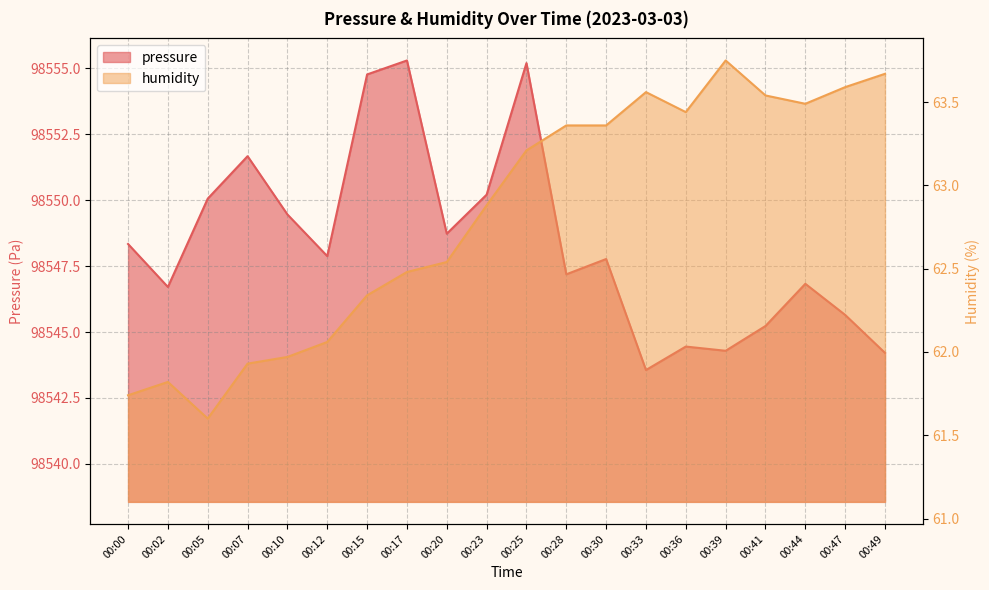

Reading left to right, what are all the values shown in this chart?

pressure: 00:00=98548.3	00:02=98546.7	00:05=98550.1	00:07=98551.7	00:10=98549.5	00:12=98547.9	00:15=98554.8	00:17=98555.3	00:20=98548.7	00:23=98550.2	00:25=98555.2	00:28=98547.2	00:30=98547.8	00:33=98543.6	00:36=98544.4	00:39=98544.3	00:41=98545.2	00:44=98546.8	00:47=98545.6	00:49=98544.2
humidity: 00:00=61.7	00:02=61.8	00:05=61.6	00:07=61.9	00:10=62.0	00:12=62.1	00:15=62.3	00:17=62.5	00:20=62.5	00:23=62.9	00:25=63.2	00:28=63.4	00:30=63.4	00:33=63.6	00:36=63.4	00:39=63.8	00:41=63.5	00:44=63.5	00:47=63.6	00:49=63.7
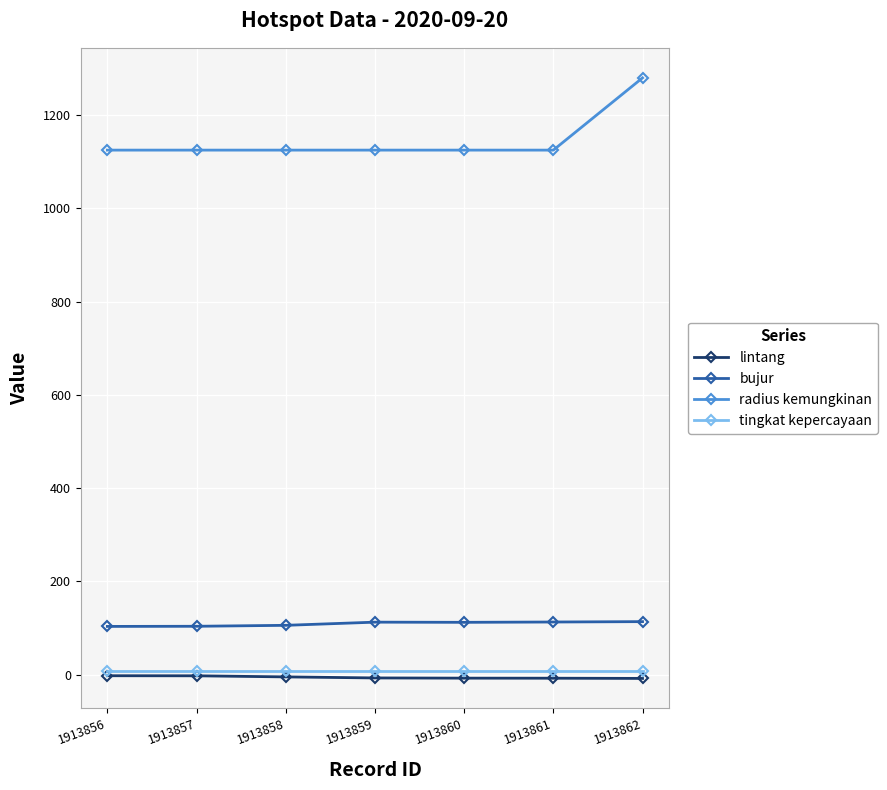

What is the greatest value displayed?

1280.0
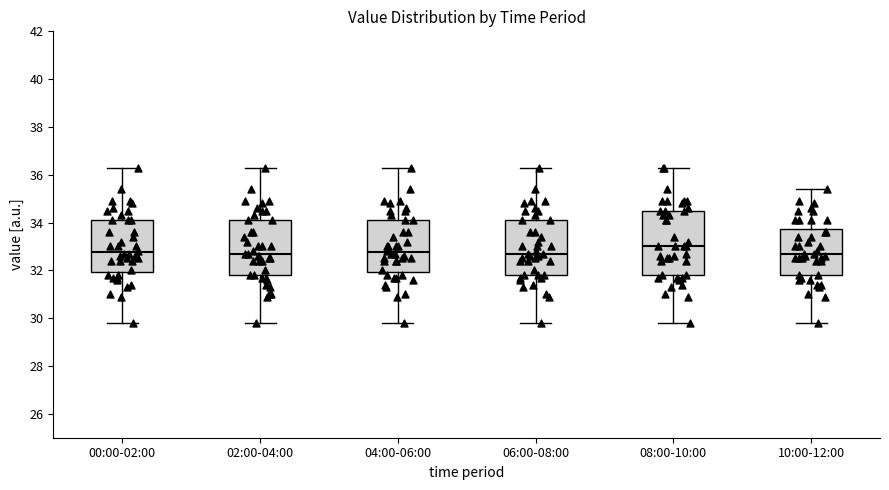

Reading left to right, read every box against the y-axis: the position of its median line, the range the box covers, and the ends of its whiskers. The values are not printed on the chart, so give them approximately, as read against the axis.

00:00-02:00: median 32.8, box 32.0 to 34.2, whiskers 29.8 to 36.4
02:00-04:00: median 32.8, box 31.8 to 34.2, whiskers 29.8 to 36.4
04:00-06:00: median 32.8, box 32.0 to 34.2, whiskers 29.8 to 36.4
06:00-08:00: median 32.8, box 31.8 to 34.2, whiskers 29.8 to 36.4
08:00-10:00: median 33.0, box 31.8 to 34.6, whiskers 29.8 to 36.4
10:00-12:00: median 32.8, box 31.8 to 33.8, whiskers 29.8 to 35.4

» Task requirements
Set out every line of the items above as a Markdown table with the columns Row and Line, numbering each row and skipping blank lines. Omit the pictures.

» Your solution
| Row | Line |
|---|---|
| 1 | Reading left to right, what are all the values shown in this chart? |
| 2 | pressure: 00:00=98548.3	00:02=98546.7	00:05=98550.1	00:07=98551.7	00:10=98549.5	00:12=98547.9	00:15=98554.8	00:17=98555.3	00:20=98548.7	00:23=98550.2	00:25=98555.2	00:28=98547.2	00:30=98547.8	00:33=98543.6	00:36=98544.4	00:39=98544.3	00:41=98545.2	00:44=98546.8	00:47=98545.6	00:49=98544.2 |
| 3 | humidity: 00:00=61.7	00:02=61.8	00:05=61.6	00:07=61.9	00:10=62.0	00:12=62.1	00:15=62.3	00:17=62.5	00:20=62.5	00:23=62.9	00:25=63.2	00:28=63.4	00:30=63.4	00:33=63.6	00:36=63.4	00:39=63.8	00:41=63.5	00:44=63.5	00:47=63.6	00:49=63.7 |
| 4 | What is the greatest value displayed? |
| 5 | 1280.0 |
| 6 | Reading left to right, read every box against the y-axis: the position of its median line, the range the box covers, and the ends of its whiskers. The values are not printed on the chart, so give them approximately, as read against the axis. |
| 7 | 00:00-02:00: median 32.8, box 32.0 to 34.2, whiskers 29.8 to 36.4 |
| 8 | 02:00-04:00: median 32.8, box 31.8 to 34.2, whiskers 29.8 to 36.4 |
| 9 | 04:00-06:00: median 32.8, box 32.0 to 34.2, whiskers 29.8 to 36.4 |
| 10 | 06:00-08:00: median 32.8, box 31.8 to 34.2, whiskers 29.8 to 36.4 |
| 11 | 08:00-10:00: median 33.0, box 31.8 to 34.6, whiskers 29.8 to 36.4 |
| 12 | 10:00-12:00: median 32.8, box 31.8 to 33.8, whiskers 29.8 to 35.4 |